Hi,
I am using sam2tsv (from jvarkit) to print BAM alignments from HISAT2 as a TAB delimited file, which has been extremely useful to find the position of mutations that do not match the reference.
Since the BAM files are large, I have split them using GATK SplitSamByNumberOfReads to run sam2tsv in each of them in parallel.
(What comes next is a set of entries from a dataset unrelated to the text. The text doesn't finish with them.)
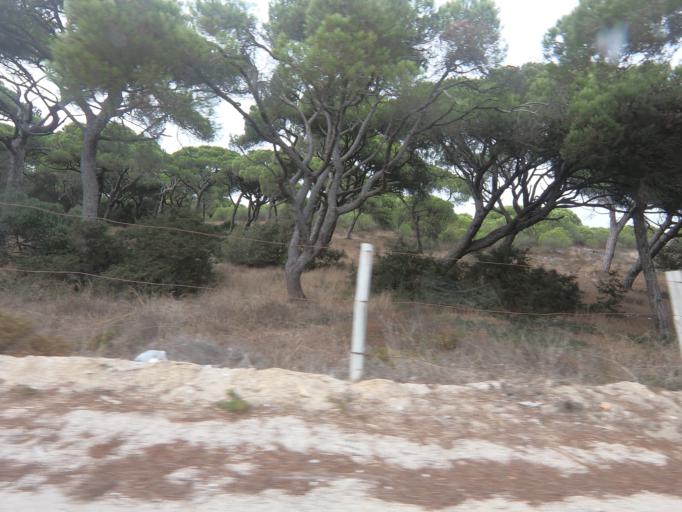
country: PT
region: Setubal
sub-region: Almada
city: Charneca
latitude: 38.5751
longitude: -9.1913
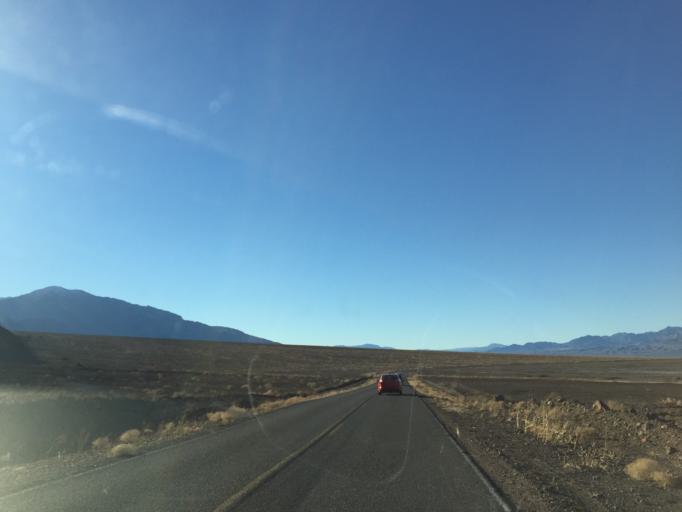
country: US
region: California
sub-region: San Bernardino County
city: Searles Valley
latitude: 36.1424
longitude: -116.7646
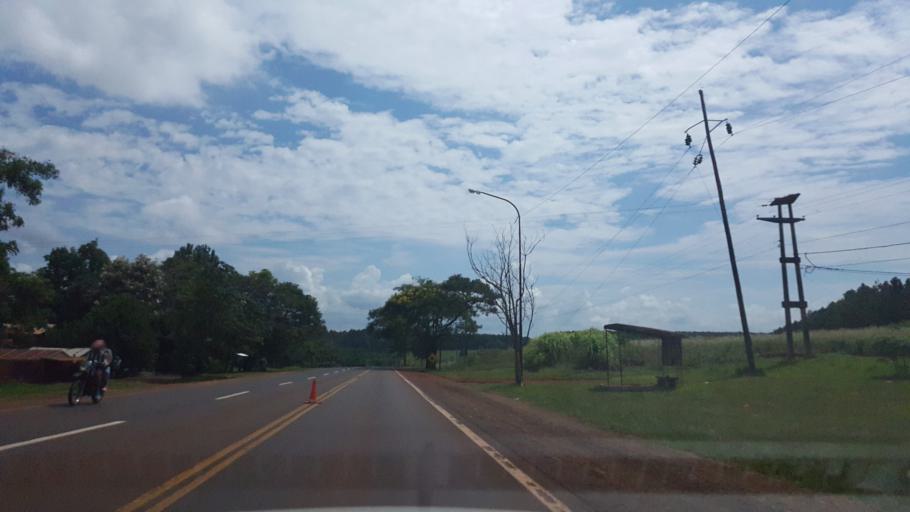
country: AR
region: Misiones
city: Capiovi
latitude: -26.9098
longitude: -55.0606
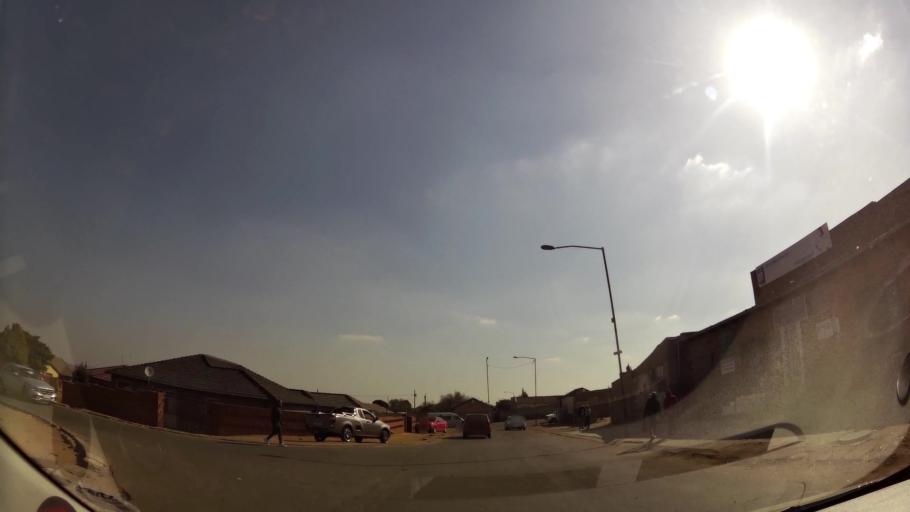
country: ZA
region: Gauteng
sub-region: City of Johannesburg Metropolitan Municipality
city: Roodepoort
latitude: -26.1674
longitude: 27.7939
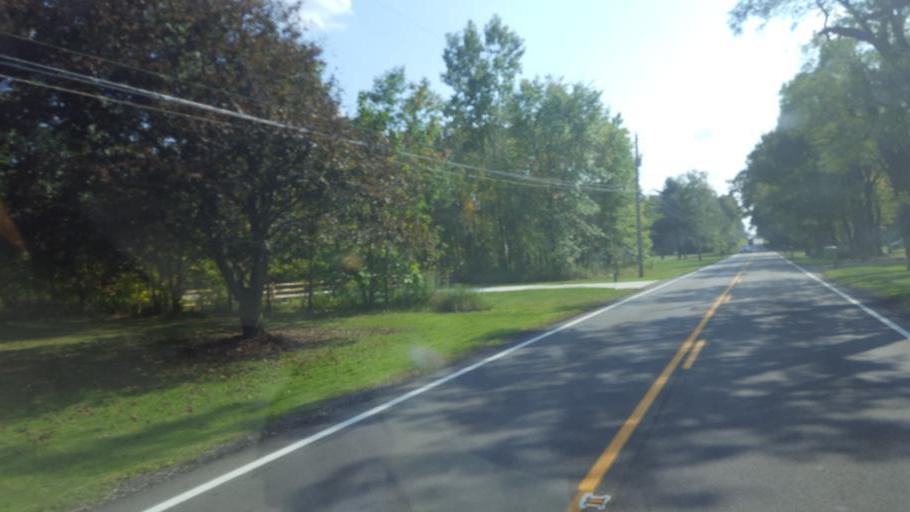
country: US
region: Ohio
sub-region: Richland County
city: Ontario
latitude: 40.7725
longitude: -82.6548
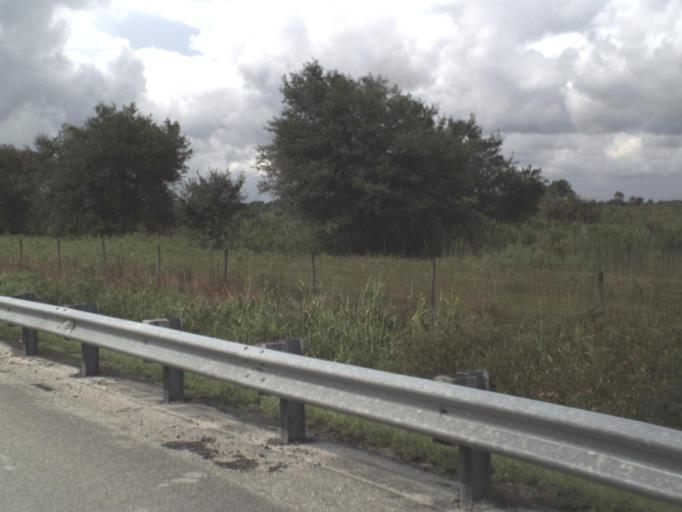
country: US
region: Florida
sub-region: Sarasota County
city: Warm Mineral Springs
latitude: 27.1946
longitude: -82.1995
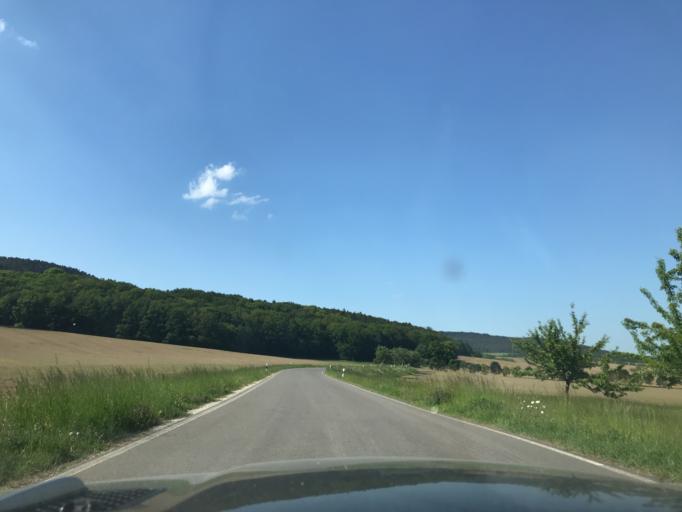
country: DE
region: Thuringia
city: Plaue
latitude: 50.7575
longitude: 10.9461
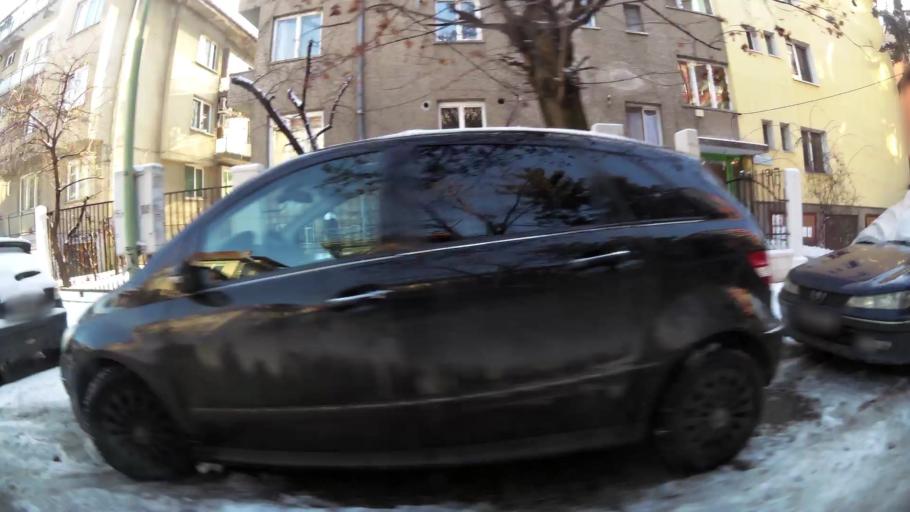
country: BG
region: Sofia-Capital
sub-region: Stolichna Obshtina
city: Sofia
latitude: 42.6769
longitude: 23.3618
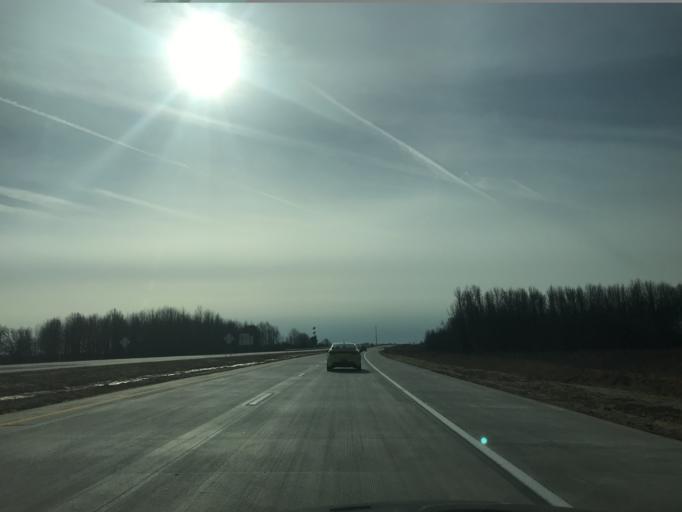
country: US
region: Delaware
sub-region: New Castle County
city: Middletown
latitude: 39.5128
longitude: -75.6918
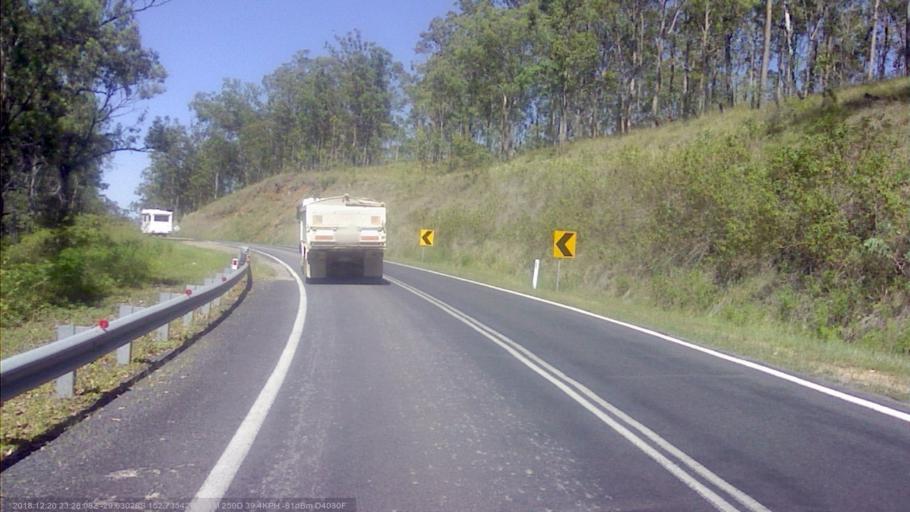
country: AU
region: New South Wales
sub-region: Clarence Valley
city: South Grafton
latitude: -29.6303
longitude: 152.7354
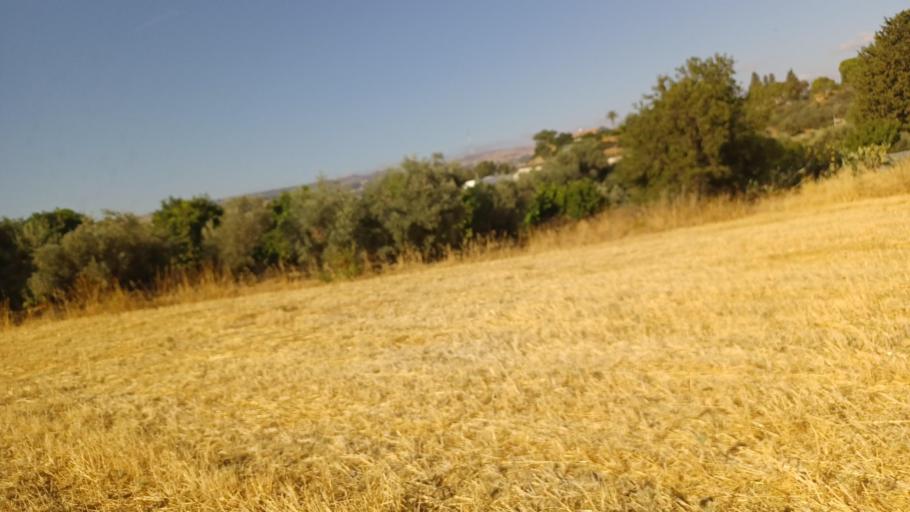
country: CY
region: Pafos
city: Polis
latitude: 35.0319
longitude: 32.4330
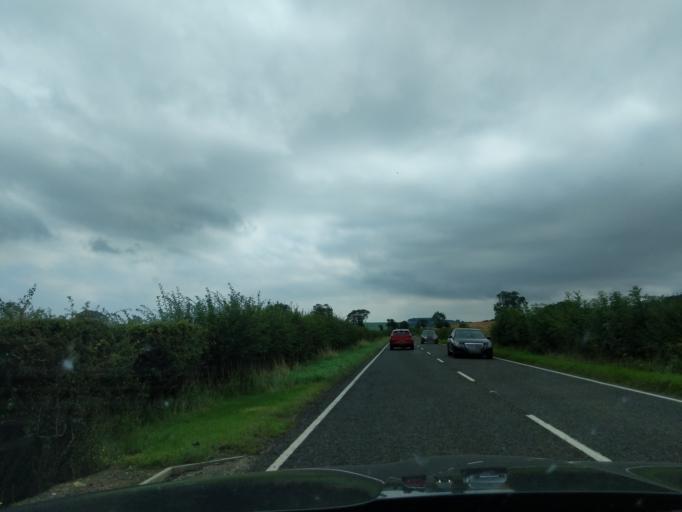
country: GB
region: England
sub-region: Northumberland
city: Whittingham
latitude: 55.3986
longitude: -1.8595
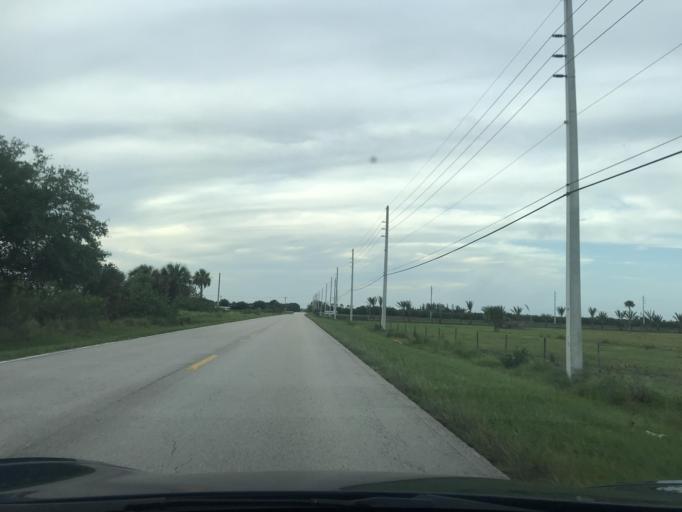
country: US
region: Florida
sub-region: Indian River County
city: West Vero Corridor
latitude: 27.6053
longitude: -80.4962
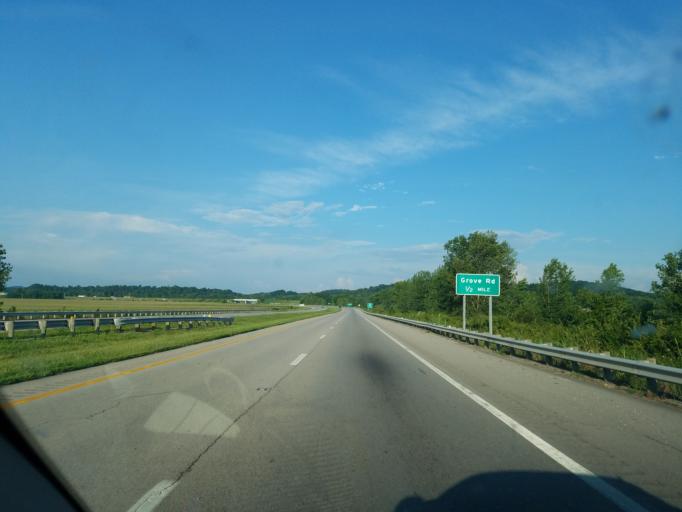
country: US
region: Ohio
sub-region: Pike County
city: Piketon
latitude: 39.0462
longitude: -83.0375
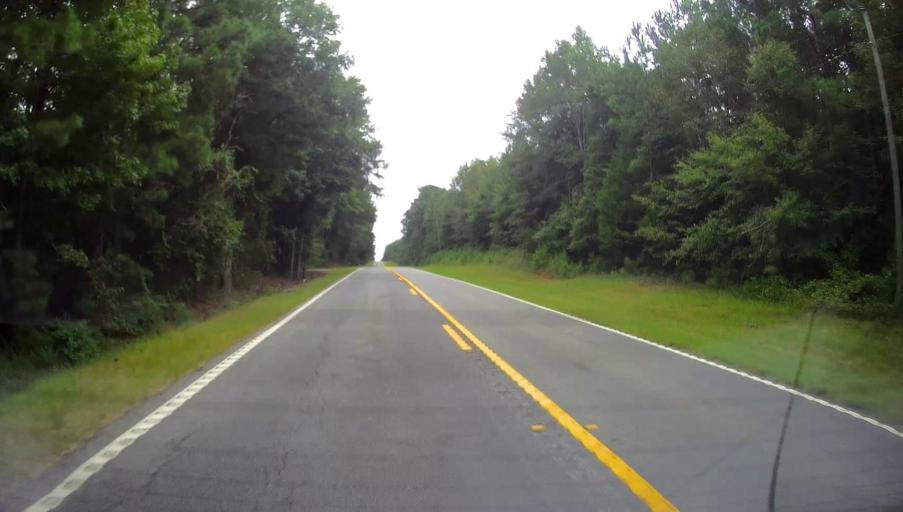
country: US
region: Georgia
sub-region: Dooly County
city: Unadilla
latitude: 32.2912
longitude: -83.8634
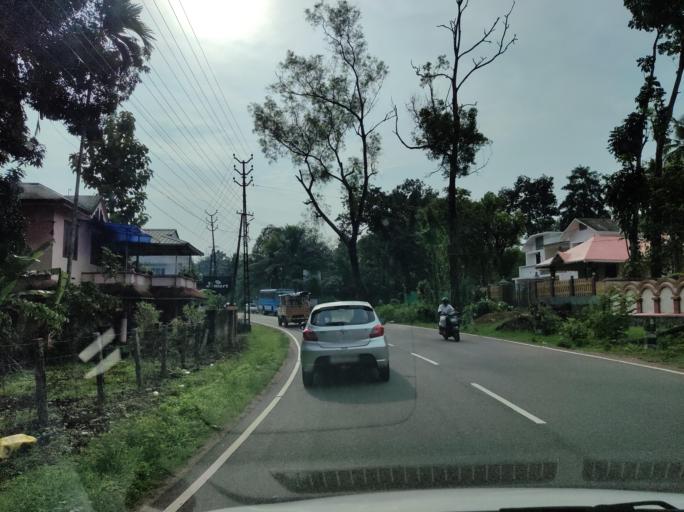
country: IN
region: Kerala
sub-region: Alappuzha
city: Kattanam
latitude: 9.1741
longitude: 76.5796
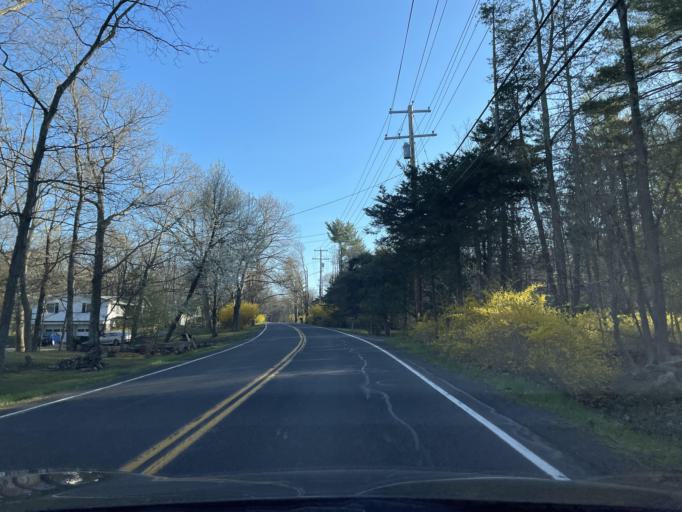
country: US
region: New York
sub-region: Ulster County
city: Woodstock
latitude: 42.0210
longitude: -74.1105
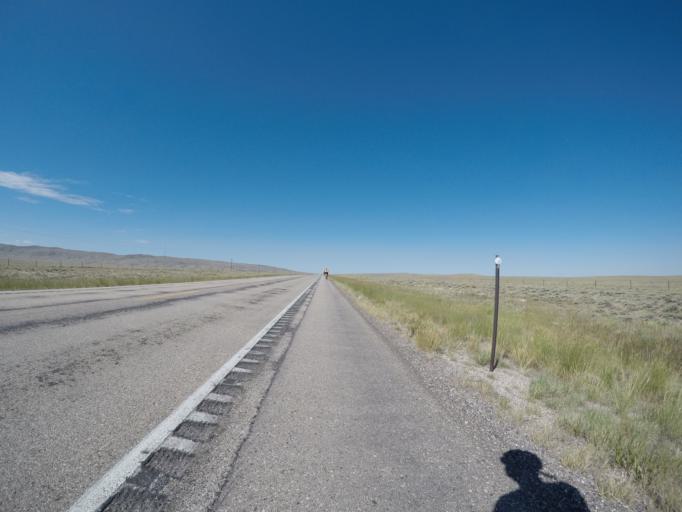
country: US
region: Wyoming
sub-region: Carbon County
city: Saratoga
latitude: 41.8112
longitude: -106.6801
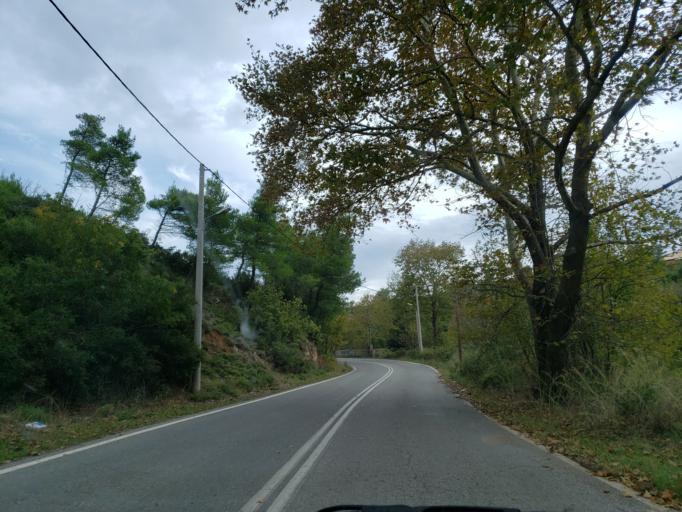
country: GR
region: Attica
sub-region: Nomarchia Anatolikis Attikis
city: Varnavas
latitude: 38.2206
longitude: 23.9312
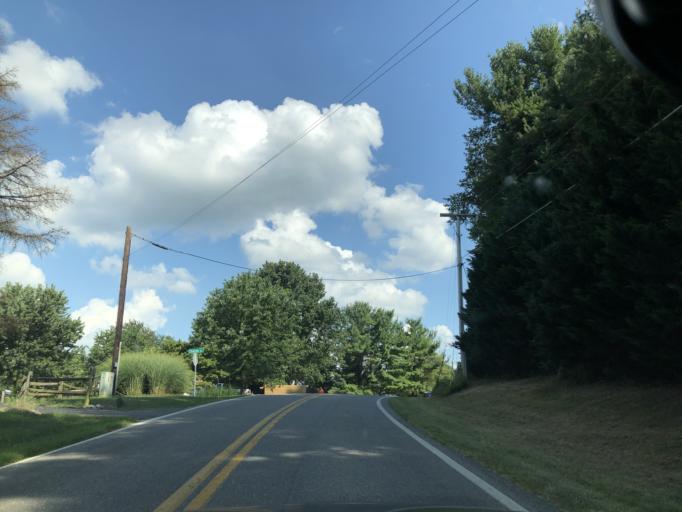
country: US
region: Maryland
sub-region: Frederick County
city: Linganore
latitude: 39.4146
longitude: -77.2074
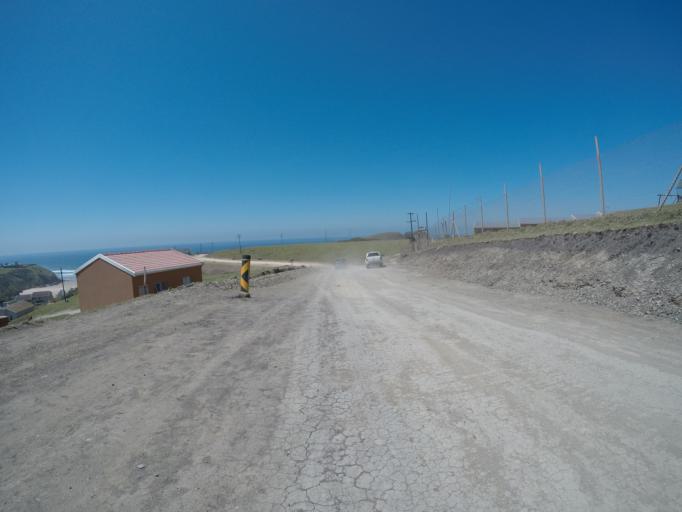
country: ZA
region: Eastern Cape
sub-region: OR Tambo District Municipality
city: Libode
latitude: -32.0334
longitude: 29.1071
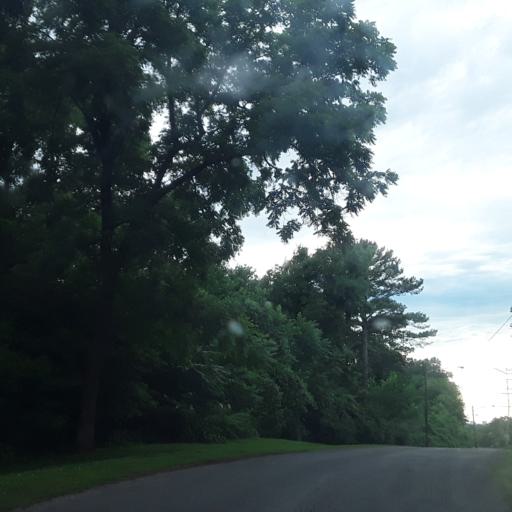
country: US
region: Tennessee
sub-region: Wilson County
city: Green Hill
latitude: 36.1624
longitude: -86.6019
However, the time it takes to run sam2tsv is still very long. Since I used a splice-aware aligner for my RNA-seq data, some reads in my BAM file span introns (denoted by the CIGAR operator N). I believe that sam2tsv is taking very long to run due to the printing of the "N" positions of the read (which sometimes comprise thousands of base pairs). For example, this might be the CIGAR information of a read in my BAM file: "56M883N39M". I believe that printing those 883N in sam2tsv is what is slowing down the process. I tried to pipe the output of sam2tsv to awk to get only "M" positions, but that is also slow, as one would expect.
Questions
Is there a way to have sam2tsv skip N positions while it is printing the TAB delimited file? (as opposed to using awk afterwards to filter out rows that have an N as the CIGAR operator).
As alternative, is it possible to strip the "N" nucleotides from the BAM file while keeping the "M" information of the read (i.e. the matched positions)? I am not talking about filtering out the whole spliced read. Rather, only the information about the intron, in order to speed up processing in sam2tsv.
Thank you very much!
why don't you use
bcftools mpileup
?I also need the name of the reads that have the mutations, the position of the mutation within the read, and the nucleotide composition of the read with the mutation. I thought that with your sam2tsv you could get all that information with a single tool quickly.